The Knowledge Base is a gated feature enabled per account. If you don’t see it, contact your administrator or service provider to request access.

Managing Knowledge Bases

Open the Knowledge Base manager with the Knowledgebase button on your agents list — available in both the Connect app and the Dashboard. From the manager you can:
  • Create a new Knowledge Base (each needs a unique name within your organization).
  • Rename or delete an existing one. Deleting a Knowledge Base permanently removes all of its sources and indexed content.
  • Open a Knowledge Base to manage its sources.

Adding Knowledge Sources

Select a Knowledge Base in the manager to add and manage its sources. You can add two kinds:
Source typeDetails
DocumentsPDF, DOCX, TXT, HTML, CSV, and Markdown files, up to 50 MB each.
WebsitesAny page URL. The page is fetched and converted to agent-ready text.
If you add a file or URL that already exists in that Knowledge Base, Telzino detects the duplicate and offers to re-index the existing source instead of creating a second copy.

How Indexing Works

When you add a source, it goes through an automated ingestion pipeline:
1

Queued

The source is queued for processing. You’ll see its status update live in the sources list.
2

Content extraction

Text is extracted from the file or web page — including layout-aware extraction for PDFs, so tables and structure survive.
3

Chunking and embedding

The content is split into passages and converted into a searchable index optimized for voice conversations.
4

Active

Once indexing completes, the source shows as active and the agent can use it on the very next call.
Each source in the list shows its current status (queued, processing, complete, or failed) along with chunk-level progress while indexing. If a document changes, use Re-ingest to refresh it; deleting a source removes its content from the index. Because agents reference the Knowledge Base itself, changes take effect for every agent assigned to it — no per-agent updates needed.

Assigning a Knowledge Base to an Agent

In the agent editor, pick the agent’s Knowledge Base from the Knowledge Base dropdown and turn on Enable RAG (live vector search on every call). Both are required: until a Knowledge Base is selected, RAG stays inactive even with the toggle on. Each agent answers from exactly one Knowledge Base, and any number of agents can share the same one. Selecting None detaches the agent without affecting the Knowledge Base or other agents using it.
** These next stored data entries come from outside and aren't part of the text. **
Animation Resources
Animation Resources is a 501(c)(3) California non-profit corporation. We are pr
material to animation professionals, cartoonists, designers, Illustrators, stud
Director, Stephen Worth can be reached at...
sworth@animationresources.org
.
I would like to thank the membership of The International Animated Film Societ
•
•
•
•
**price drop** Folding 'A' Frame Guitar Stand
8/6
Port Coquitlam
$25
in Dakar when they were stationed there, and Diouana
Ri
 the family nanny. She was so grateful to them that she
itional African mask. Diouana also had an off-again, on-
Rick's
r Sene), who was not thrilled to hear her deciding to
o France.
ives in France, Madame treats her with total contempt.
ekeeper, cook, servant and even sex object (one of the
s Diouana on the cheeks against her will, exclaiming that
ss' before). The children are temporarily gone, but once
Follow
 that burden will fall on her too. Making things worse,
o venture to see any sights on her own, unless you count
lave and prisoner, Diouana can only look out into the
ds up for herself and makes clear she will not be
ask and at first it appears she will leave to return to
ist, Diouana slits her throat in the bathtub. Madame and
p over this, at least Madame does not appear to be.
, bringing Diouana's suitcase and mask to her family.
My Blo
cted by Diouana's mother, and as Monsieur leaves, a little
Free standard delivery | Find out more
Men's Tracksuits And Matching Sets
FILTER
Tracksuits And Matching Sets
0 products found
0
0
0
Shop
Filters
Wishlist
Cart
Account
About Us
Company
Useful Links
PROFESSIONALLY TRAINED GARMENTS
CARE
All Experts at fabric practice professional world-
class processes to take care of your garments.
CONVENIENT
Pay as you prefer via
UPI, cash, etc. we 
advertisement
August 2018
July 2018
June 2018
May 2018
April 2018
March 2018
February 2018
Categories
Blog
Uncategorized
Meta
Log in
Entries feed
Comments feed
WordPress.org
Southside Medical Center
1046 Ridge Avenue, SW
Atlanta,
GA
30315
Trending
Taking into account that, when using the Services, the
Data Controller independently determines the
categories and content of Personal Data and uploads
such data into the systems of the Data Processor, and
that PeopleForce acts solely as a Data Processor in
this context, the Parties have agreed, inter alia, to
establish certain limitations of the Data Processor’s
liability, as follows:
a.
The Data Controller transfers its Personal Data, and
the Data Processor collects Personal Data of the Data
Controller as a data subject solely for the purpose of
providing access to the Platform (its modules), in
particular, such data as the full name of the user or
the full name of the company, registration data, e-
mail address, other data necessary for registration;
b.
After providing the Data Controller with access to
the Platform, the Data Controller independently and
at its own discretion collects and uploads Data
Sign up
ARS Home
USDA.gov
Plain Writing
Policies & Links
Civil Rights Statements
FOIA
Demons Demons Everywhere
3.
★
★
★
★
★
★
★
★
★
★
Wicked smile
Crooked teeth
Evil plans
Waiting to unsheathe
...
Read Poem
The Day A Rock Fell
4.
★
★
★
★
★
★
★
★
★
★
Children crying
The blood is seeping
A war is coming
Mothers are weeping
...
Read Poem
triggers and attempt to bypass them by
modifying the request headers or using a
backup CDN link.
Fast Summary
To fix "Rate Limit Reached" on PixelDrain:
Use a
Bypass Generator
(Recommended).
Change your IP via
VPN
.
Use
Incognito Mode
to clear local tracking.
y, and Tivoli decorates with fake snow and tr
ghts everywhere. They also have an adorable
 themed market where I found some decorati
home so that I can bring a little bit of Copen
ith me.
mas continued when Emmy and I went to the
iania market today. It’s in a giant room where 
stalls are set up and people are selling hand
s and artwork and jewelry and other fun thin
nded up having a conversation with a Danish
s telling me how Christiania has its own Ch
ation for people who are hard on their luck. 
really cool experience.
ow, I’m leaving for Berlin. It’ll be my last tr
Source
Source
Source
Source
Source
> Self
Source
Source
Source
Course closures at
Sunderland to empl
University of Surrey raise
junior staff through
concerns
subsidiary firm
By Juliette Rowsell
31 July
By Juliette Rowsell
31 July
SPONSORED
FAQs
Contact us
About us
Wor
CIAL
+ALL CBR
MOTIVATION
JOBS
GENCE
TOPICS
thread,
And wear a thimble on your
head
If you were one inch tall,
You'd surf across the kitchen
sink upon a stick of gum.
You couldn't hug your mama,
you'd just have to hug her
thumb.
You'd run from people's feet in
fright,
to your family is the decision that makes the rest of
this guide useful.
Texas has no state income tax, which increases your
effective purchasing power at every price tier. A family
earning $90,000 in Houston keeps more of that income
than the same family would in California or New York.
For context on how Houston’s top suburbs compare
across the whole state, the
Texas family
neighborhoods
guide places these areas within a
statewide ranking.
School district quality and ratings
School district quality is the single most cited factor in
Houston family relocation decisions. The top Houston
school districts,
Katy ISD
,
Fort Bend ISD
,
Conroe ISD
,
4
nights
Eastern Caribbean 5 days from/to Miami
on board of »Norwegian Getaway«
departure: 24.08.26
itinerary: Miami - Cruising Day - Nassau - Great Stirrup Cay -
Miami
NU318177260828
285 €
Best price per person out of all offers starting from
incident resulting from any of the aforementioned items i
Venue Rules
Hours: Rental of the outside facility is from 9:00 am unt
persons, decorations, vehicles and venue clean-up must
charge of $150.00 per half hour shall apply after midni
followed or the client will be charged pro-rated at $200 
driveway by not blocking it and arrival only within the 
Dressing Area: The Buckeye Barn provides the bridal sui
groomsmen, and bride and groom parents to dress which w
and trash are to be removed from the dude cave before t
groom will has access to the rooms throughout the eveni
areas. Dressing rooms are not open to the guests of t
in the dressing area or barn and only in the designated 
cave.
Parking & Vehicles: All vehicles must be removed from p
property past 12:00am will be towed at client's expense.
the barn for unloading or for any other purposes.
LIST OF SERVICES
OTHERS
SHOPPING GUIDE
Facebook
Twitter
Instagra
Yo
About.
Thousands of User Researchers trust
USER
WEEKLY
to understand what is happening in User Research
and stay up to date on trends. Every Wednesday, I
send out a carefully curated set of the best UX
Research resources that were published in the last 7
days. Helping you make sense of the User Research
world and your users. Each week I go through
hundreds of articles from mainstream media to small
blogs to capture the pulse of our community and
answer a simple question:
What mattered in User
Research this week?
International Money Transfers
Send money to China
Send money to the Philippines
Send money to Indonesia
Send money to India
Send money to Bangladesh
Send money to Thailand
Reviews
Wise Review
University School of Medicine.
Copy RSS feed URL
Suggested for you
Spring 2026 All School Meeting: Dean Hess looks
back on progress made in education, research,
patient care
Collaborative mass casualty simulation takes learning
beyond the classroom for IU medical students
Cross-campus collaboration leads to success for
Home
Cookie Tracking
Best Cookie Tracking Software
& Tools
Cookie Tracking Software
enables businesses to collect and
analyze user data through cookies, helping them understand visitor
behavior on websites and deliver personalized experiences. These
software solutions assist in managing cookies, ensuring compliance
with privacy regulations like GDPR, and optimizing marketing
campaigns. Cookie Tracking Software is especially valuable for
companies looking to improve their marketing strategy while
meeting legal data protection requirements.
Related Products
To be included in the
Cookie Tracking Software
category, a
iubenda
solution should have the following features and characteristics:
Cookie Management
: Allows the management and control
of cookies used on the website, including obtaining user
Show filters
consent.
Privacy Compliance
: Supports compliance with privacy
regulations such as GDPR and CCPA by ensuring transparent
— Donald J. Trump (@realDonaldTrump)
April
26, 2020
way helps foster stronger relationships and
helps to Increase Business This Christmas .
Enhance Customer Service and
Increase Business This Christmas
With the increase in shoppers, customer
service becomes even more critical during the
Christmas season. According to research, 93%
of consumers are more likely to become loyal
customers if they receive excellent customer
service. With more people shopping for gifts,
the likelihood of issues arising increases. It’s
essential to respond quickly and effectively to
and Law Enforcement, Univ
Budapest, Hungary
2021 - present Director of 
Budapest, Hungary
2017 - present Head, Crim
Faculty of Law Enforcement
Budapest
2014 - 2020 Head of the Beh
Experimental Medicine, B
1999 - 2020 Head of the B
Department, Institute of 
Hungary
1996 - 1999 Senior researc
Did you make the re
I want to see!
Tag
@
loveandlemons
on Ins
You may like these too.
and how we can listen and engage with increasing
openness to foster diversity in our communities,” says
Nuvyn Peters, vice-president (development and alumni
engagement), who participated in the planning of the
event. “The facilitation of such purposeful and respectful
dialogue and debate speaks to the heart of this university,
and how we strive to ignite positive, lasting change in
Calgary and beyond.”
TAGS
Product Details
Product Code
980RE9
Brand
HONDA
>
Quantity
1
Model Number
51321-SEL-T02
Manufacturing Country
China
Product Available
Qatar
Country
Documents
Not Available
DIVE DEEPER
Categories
Using the Knowledge Base on Calls

Once an agent has a Knowledge Base assigned and RAG enabled:
  • On each caller turn, the agent searches the knowledge base and feeds the most relevant passages into its answer — the caller just hears a natural response.
  • If a lookup takes a moment, the agent covers the pause naturally (for example, “One moment, let me check that for you.”) instead of leaving dead air.
  • If nothing relevant is found, the agent says so rather than guessing — by default: “I don’t have that information, but I can connect you with someone who can help.”

Rewrite query before retrieval

An optional per-agent toggle. When on, the agent first rewrites the caller’s transcribed speech into a clean search query before searching. This improves results on conversational or garbled audio, at the cost of roughly 200–300 ms of extra latency per turn. Leave it off unless you notice retrieval missing obvious answers.

Best Practices

  • Prefer focused documents — a concise FAQ or price sheet retrieves better than a 200-page manual with three relevant paragraphs.
  • Keep sources current — re-ingest documents after meaningful changes; the agent only knows what’s in the index.
  • Pair with instructions — use Instructions for behavior and tone, and the Knowledge Base for facts. Don’t paste large reference content into instructions.
  • Test with real questions — call your agent and ask questions the way customers would, then adjust your content where answers fall short.